■ YOUR INSTRUCTIONS: Once the line containing "May 21, 2026" is reached in the listing below, reproduce it and all later lines through the final one exactly, but omit any pictures.

● ● ● ●

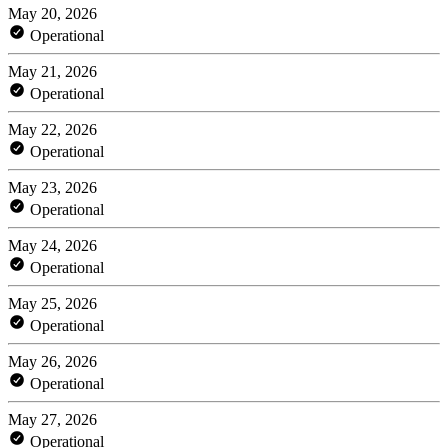
May 20, 2026
Operational
May 21, 2026
Operational
May 22, 2026
Operational
May 23, 2026
Operational
May 24, 2026
Operational
May 25, 2026
Operational
May 26, 2026
Operational
May 27, 2026
Operational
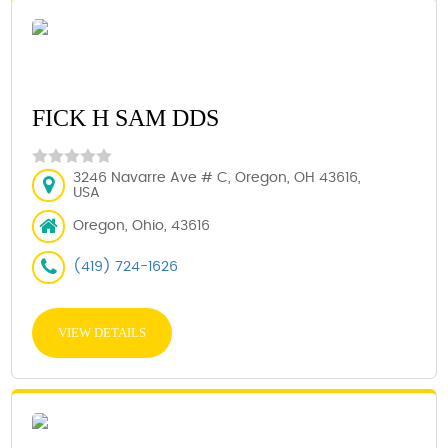
FICK H SAM DDS
3246 Navarre Ave # C, Oregon, OH 43616,
USA
Oregon, Ohio, 43616
(419) 724-1626
VIEW DETAILS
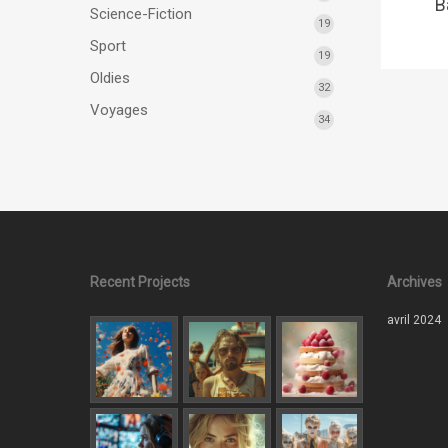
B
Science-Fiction
19
Sport
19
Oldies
32
Voyages
34
Recent Projects
Archives
avril 2024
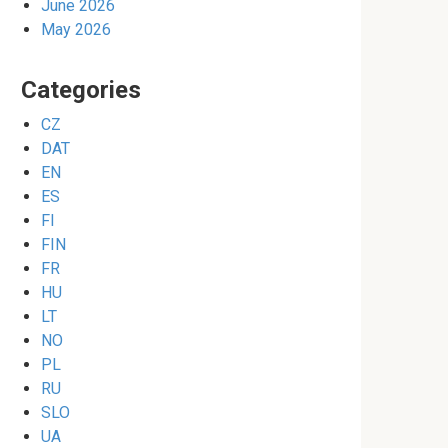
June 2026
May 2026
Categories
CZ
DAT
EN
ES
FI
FIN
FR
HU
LT
NO
PL
RU
SLO
UA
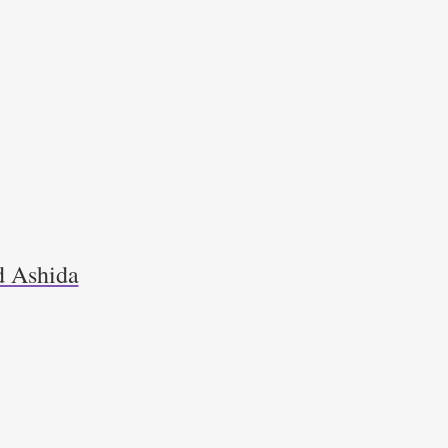
d Ashida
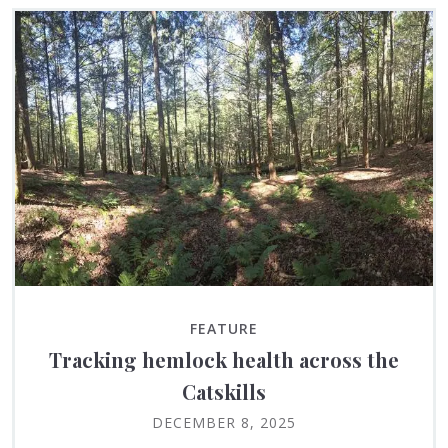
FEATURE
Tracking hemlock health across the
Catskills
DECEMBER 8, 2025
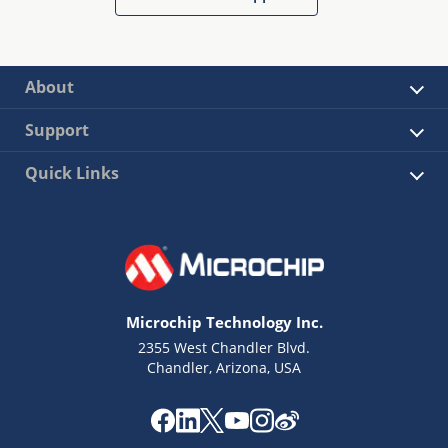
About
Support
Quick Links
Microchip Technology Inc.
2355 West Chandler Blvd.
Chandler, Arizona, USA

● ● ● ●

■ REPLY:
May 21, 2026
Operational
May 22, 2026
Operational
May 23, 2026
Operational
May 24, 2026
Operational
May 25, 2026
Operational
May 26, 2026
Operational
May 27, 2026
Operational
FICK H SAM DDS
3246 Navarre Ave # C, Oregon, OH 43616,
USA
Oregon, Ohio, 43616
(419) 724-1626
VIEW DETAILS
B
Science-Fiction
19
Sport
19
Oldies
32
Voyages
34
Recent Projects
Archives
avril 2024
June 2026
May 2026
Categories
CZ
DAT
EN
ES
FI
FIN
FR
HU
LT
NO
PL
RU
SLO
UA
d Ashida
FEATURE
Tracking hemlock health across the
Catskills
DECEMBER 8, 2025
About
Support
Quick Links
Microchip Technology Inc.
2355 West Chandler Blvd.
Chandler, Arizona, USA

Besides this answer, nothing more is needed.